In many ways, they're not. The band got its start in Vänersborg, a community of just over 20,000 residents that's anchored by an extraordinarily Scandinavian business: a Saab factory. No doubt some residents make Swedish meatballs, too. But when asked to identify homegrown inspirations for the Division's music, Gustafsson is flummoxed. "There are some good bands in Sweden that I like who play traditional music, and I like some of the old folk music. But I don't really see that as an influence on us. All the bands from Sweden that I like are influenced by American and British stuff, like we are. I don't really hear other Swedish influences on us."
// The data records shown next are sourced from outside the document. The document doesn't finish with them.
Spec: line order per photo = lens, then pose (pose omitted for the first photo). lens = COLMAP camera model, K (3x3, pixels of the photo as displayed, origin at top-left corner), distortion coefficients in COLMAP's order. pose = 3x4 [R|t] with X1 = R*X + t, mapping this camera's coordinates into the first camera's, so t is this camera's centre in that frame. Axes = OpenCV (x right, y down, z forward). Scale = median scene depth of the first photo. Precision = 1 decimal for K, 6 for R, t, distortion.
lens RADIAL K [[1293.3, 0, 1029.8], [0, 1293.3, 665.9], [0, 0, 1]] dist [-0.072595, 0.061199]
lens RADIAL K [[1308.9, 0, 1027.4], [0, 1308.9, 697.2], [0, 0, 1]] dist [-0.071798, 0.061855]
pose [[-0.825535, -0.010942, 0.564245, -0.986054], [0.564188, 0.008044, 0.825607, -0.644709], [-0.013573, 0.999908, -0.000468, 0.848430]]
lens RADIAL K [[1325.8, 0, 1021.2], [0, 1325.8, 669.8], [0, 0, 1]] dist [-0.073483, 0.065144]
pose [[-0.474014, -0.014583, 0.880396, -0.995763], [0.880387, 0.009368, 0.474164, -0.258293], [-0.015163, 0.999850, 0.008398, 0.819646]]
This claim is feasible partly because of the openness of the European music scene -- a place where globalism has long been a reality. Sweden's album-sales rosters typically contain a number of groups that hail from the region and use its language; among them are Kent, a veteran outfit that Gustafsson describes as "a bit like stadium rock, a bit sensitive," and Håkan Hellström, who specializes in "happy music," the rocker says. Comparative newcomers such as Melody Club and the Sounds, whose album is optimistically titled Living in America, turn up as well; Gustafsson predicts that these collectives will hit the States by springtime. But fully half of one Swedish top-twenty chart from January is made up of English-speaking vocalists: Robbie Williams, Norah Jones, Eminem, Avril Lavigne and, in keeping with the dour reputation of Scandinavia, Leonard Cohen. Gustafsson also testifies to the popularity in Sweden of "Christina Aguilera and Justin Timberlake and Nelly -- you know, that rap guy."
As for D.O.L.L., it's no smash in Sweden, as Gustafsson acknowledges. "Bands like us and the (International) Noise Conspiracy [a strong five-piece that's also on Burning Heart] are underground, you know? I like playing in Sweden, of course, but we have a bigger audience outside of Sweden, because the kind of music we play is punk and hardcore. That's the kind of music I've always been playing and enjoying, so that makes sense." The Stooges and Joy Division are frequent points of reference for reviewers, but Gustafsson says his all-time favorite group is Fugazi -- or, as he pronounces it, "Foo-got-see."
Formed in 1997 and named for a '60s soul singer about whom the players proudly claim to know next to nothing, Division of Laura Lee issued a handful of recordings, most prominently the 1998 EP There Is a First Time for Everything, before inking with Burning Heart in 2001. Following another EP, Pretty Electric, the band assembled Black City, a platter that's slyly melodic yet undeniably forceful, with just the right touch of creepiness. Track one, "Need to Get Some," sets the stage with pumping guitars, an anthemic chorus and brawny singing that studiously avoids telltale clues about the music's country of origin. Afterward, the band intersperses bare-knuckled boastfulness, as in "We've Been Planning This for Years," with the premature cynicism exemplified by the opening couplet of "Number One": "I'm on a million-dollar trip/And it's making me sick."